▸ Problem statement
Every line below that carries the word "button" needs to be copied.

▸ Material supplied
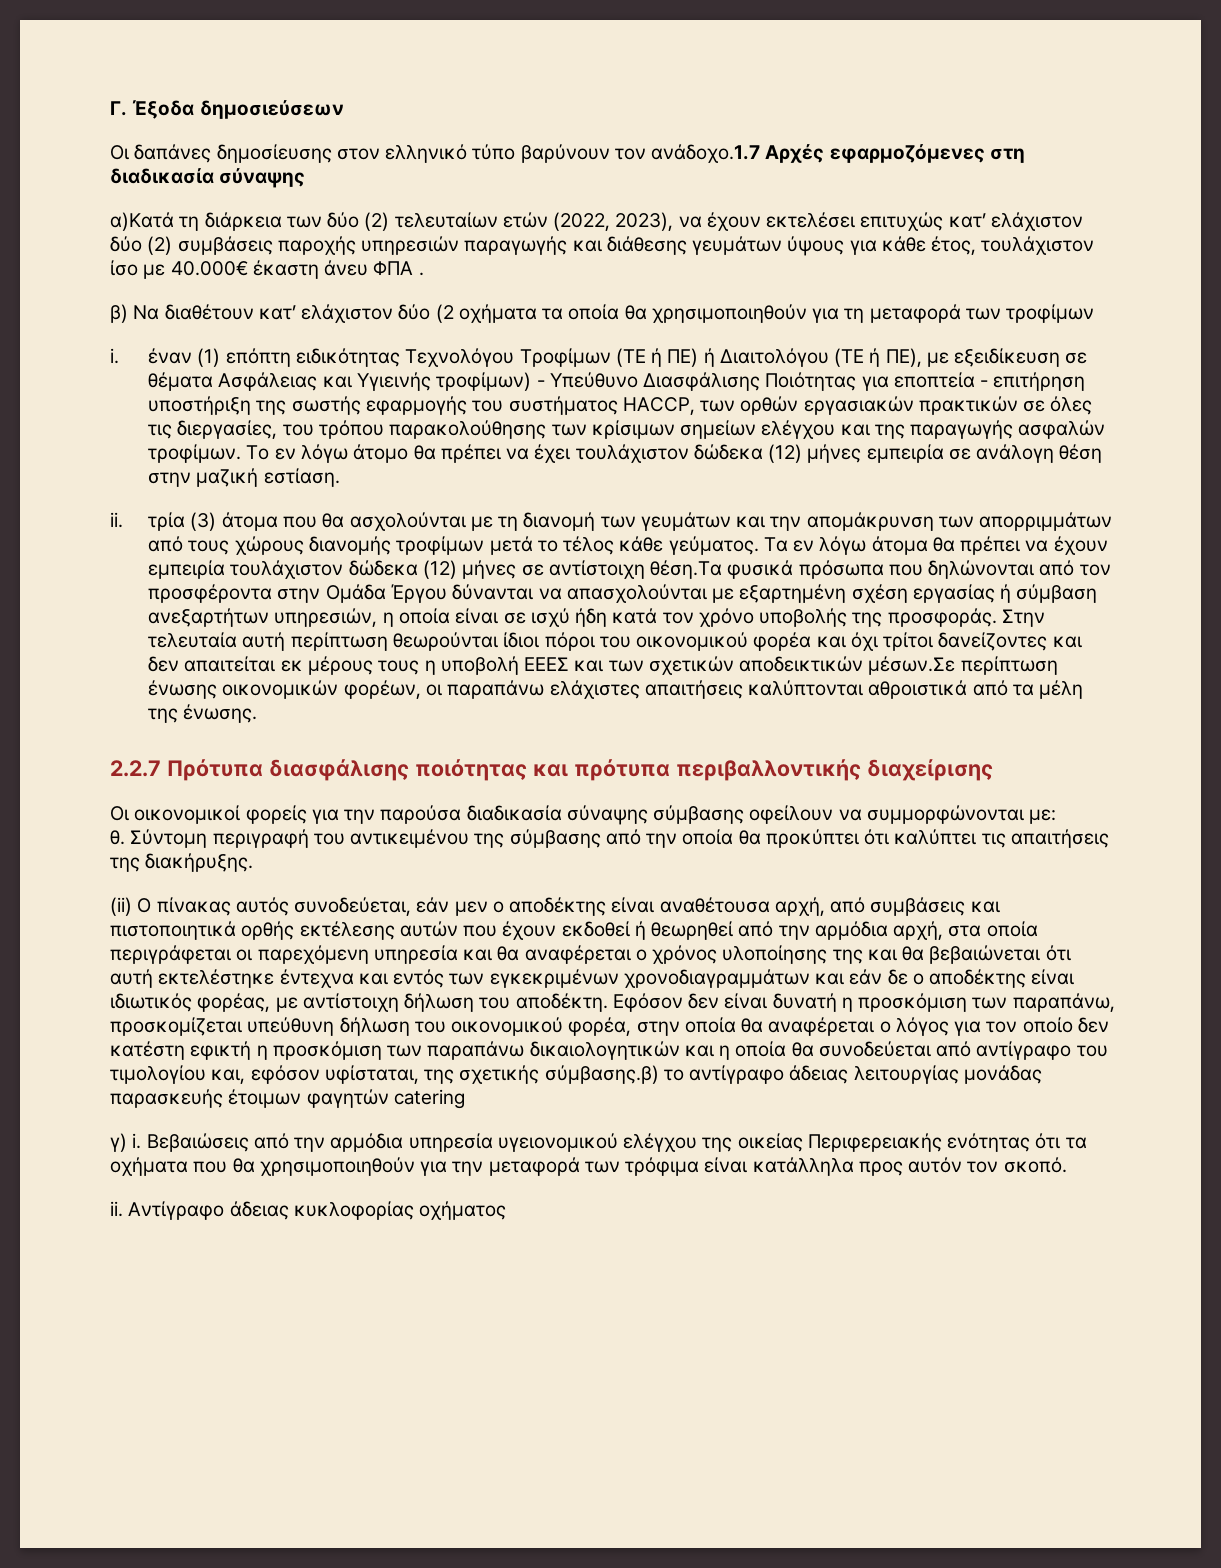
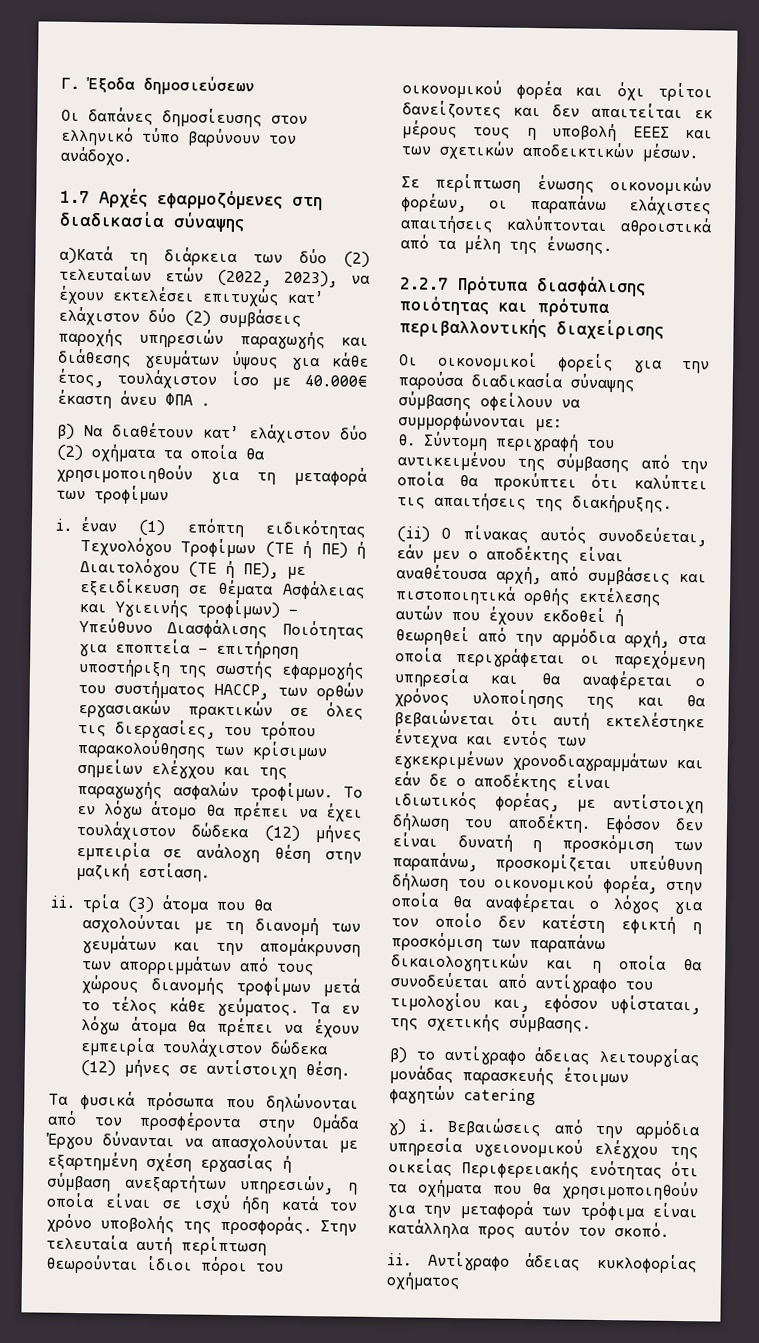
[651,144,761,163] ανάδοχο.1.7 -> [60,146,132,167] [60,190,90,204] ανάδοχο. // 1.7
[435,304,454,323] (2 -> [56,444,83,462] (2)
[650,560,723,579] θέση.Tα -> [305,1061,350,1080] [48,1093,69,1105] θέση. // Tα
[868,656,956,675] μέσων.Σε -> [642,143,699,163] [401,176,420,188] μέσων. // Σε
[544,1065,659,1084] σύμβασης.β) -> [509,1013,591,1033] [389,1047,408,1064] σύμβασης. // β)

--

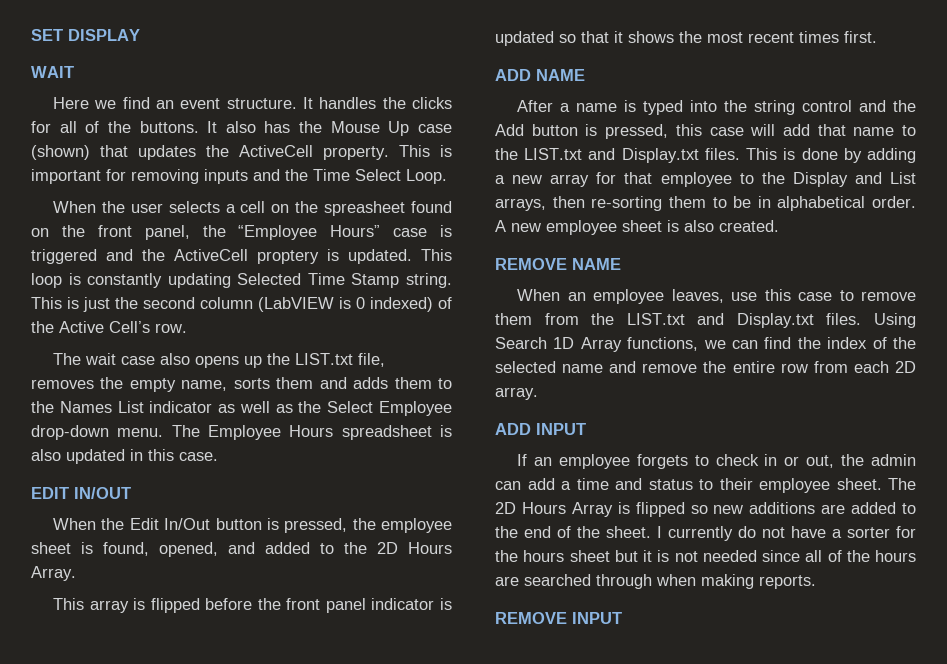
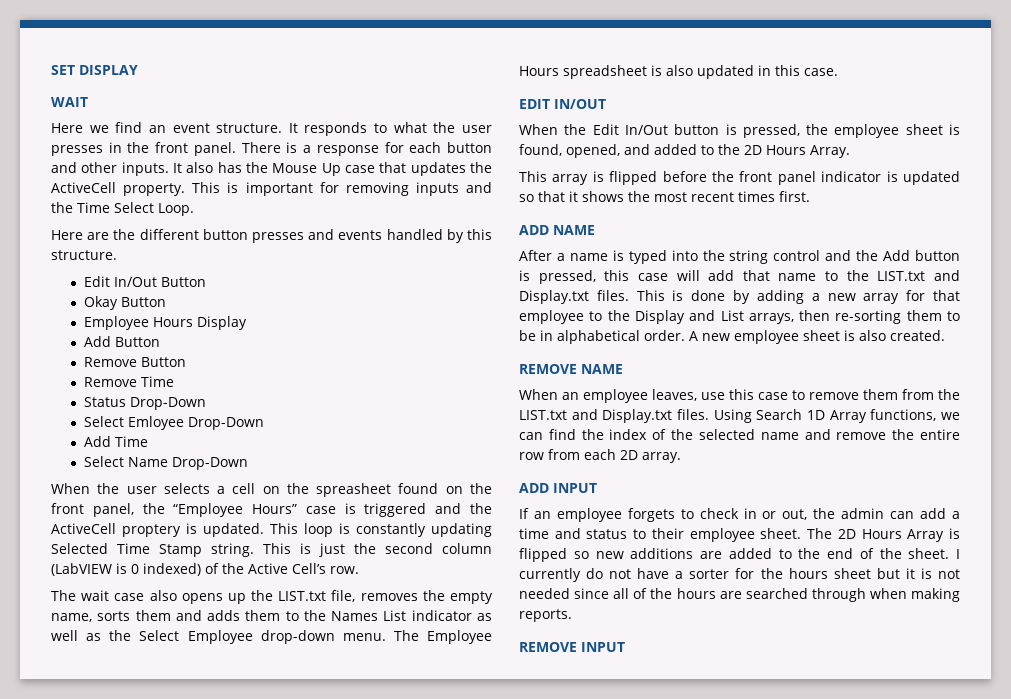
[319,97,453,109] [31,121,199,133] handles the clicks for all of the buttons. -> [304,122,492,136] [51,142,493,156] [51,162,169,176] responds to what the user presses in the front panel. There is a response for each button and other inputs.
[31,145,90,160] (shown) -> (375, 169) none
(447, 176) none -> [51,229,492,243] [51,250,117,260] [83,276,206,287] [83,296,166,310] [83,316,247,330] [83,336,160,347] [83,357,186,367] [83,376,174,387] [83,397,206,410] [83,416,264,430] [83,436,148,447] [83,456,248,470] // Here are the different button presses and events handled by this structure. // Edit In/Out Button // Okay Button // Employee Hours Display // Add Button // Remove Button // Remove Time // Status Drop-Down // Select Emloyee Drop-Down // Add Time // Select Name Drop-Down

--

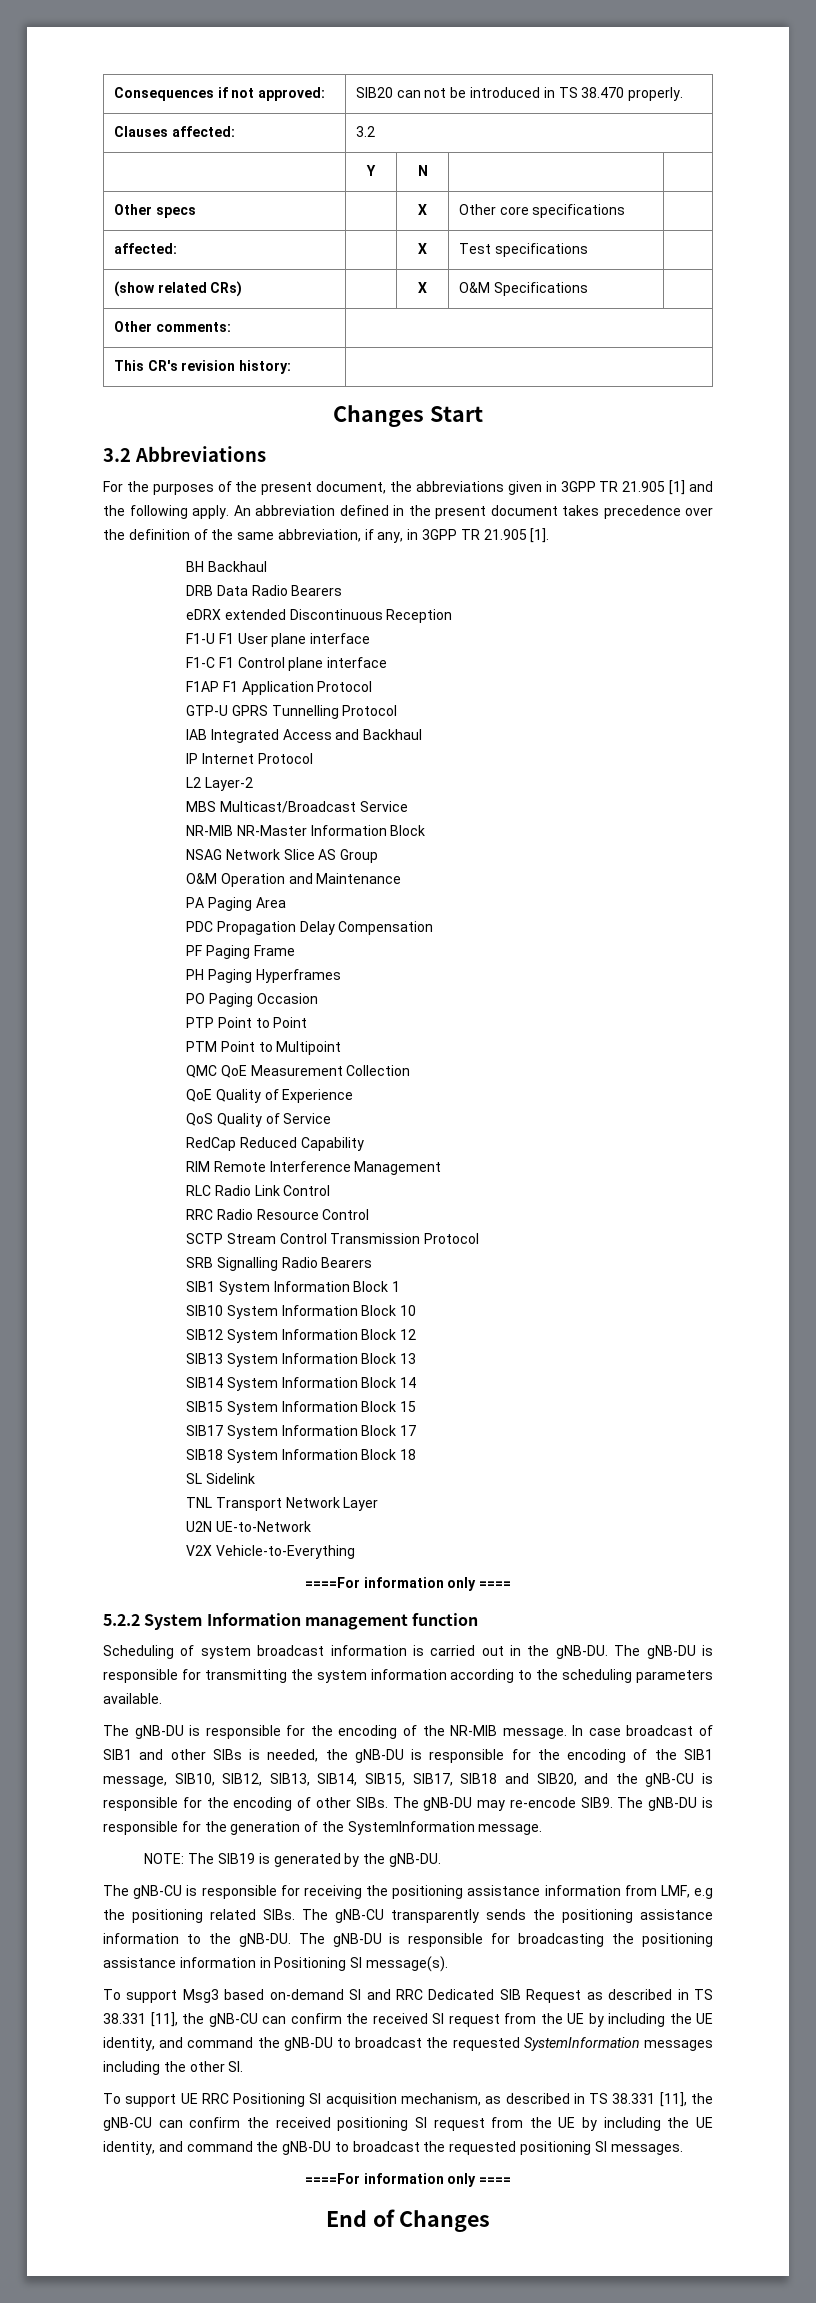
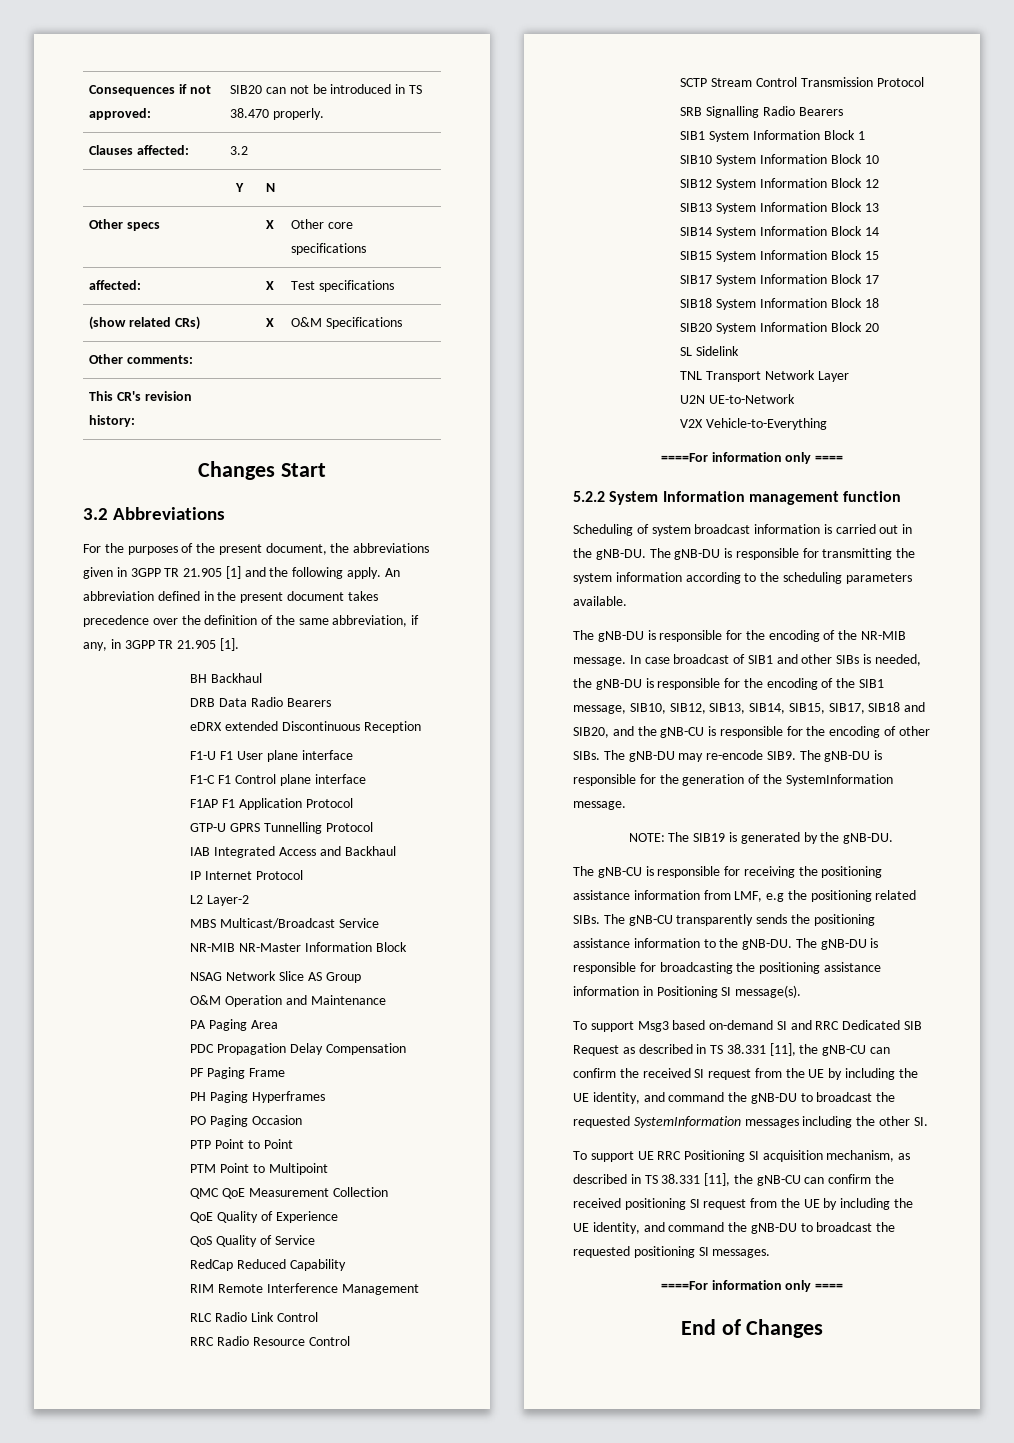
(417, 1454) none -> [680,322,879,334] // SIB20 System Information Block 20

▸ Finished task
[319,97,453,109] [31,121,199,133] handles the clicks for all of the buttons. -> [304,122,492,136] [51,142,493,156] [51,162,169,176] responds to what the user presses in the front panel. There is a response for each button and other inputs.
(447, 176) none -> [51,229,492,243] [51,250,117,260] [83,276,206,287] [83,296,166,310] [83,316,247,330] [83,336,160,347] [83,357,186,367] [83,376,174,387] [83,397,206,410] [83,416,264,430] [83,436,148,447] [83,456,248,470] // Here are the different button presses and events handled by this structure. // Edit In/Out Button // Okay Button // Employee Hours Display // Add Button // Remove Button // Remove Time // Status Drop-Down // Select Emloyee Drop-Down // Add Time // Select Name Drop-Down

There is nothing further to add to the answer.